>>
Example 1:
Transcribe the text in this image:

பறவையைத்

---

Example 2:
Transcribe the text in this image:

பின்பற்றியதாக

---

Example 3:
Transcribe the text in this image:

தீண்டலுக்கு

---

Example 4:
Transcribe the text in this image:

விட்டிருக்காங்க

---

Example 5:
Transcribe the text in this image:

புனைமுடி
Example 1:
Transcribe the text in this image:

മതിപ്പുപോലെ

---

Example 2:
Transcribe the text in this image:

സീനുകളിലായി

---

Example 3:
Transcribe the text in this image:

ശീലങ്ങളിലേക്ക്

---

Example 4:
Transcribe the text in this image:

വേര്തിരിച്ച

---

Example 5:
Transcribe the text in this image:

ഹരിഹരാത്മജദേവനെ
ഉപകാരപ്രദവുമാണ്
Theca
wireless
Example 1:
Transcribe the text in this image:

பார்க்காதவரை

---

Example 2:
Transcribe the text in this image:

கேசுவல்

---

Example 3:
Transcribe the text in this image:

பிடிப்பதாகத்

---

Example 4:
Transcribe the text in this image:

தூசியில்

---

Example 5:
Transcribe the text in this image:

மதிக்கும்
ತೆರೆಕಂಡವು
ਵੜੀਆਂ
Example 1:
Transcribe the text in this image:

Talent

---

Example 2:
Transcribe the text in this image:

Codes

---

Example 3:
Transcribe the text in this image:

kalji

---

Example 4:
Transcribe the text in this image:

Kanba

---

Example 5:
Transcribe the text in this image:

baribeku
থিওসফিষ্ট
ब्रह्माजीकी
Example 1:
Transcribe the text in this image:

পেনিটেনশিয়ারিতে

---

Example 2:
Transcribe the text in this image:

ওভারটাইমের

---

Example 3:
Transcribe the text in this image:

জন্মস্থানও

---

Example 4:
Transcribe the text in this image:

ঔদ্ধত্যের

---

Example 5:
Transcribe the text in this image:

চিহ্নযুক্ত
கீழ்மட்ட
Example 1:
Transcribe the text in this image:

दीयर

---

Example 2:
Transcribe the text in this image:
<<
* [PROBLEM REQUIREMENTS]: You are asked to transcribe the complete data exactly.

* [ANSWER SPACE]:
Example 1:
Transcribe the text in this image:

பறவையைத்

---

Example 2:
Transcribe the text in this image:

பின்பற்றியதாக

---

Example 3:
Transcribe the text in this image:

தீண்டலுக்கு

---

Example 4:
Transcribe the text in this image:

விட்டிருக்காங்க

---

Example 5:
Transcribe the text in this image:

புனைமுடி
Example 1:
Transcribe the text in this image:

മതിപ്പുപോലെ

---

Example 2:
Transcribe the text in this image:

സീനുകളിലായി

---

Example 3:
Transcribe the text in this image:

ശീലങ്ങളിലേക്ക്

---

Example 4:
Transcribe the text in this image:

വേര്തിരിച്ച

---

Example 5:
Transcribe the text in this image:

ഹരിഹരാത്മജദേവനെ
ഉപകാരപ്രദവുമാണ്
Theca
wireless
Example 1:
Transcribe the text in this image:

பார்க்காதவரை

---

Example 2:
Transcribe the text in this image:

கேசுவல்

---

Example 3:
Transcribe the text in this image:

பிடிப்பதாகத்

---

Example 4:
Transcribe the text in this image:

தூசியில்

---

Example 5:
Transcribe the text in this image:

மதிக்கும்
ತೆರೆಕಂಡವು
ਵੜੀਆਂ
Example 1:
Transcribe the text in this image:

Talent

---

Example 2:
Transcribe the text in this image:

Codes

---

Example 3:
Transcribe the text in this image:

kalji

---

Example 4:
Transcribe the text in this image:

Kanba

---

Example 5:
Transcribe the text in this image:

baribeku
থিওসফিষ্ট
ब्रह्माजीकी
Example 1:
Transcribe the text in this image:

পেনিটেনশিয়ারিতে

---

Example 2:
Transcribe the text in this image:

ওভারটাইমের

---

Example 3:
Transcribe the text in this image:

জন্মস্থানও

---

Example 4:
Transcribe the text in this image:

ঔদ্ধত্যের

---

Example 5:
Transcribe the text in this image:

চিহ্নযুক্ত
கீழ்மட்ட
Example 1:
Transcribe the text in this image:

दीयर

---

Example 2:
Transcribe the text in this image:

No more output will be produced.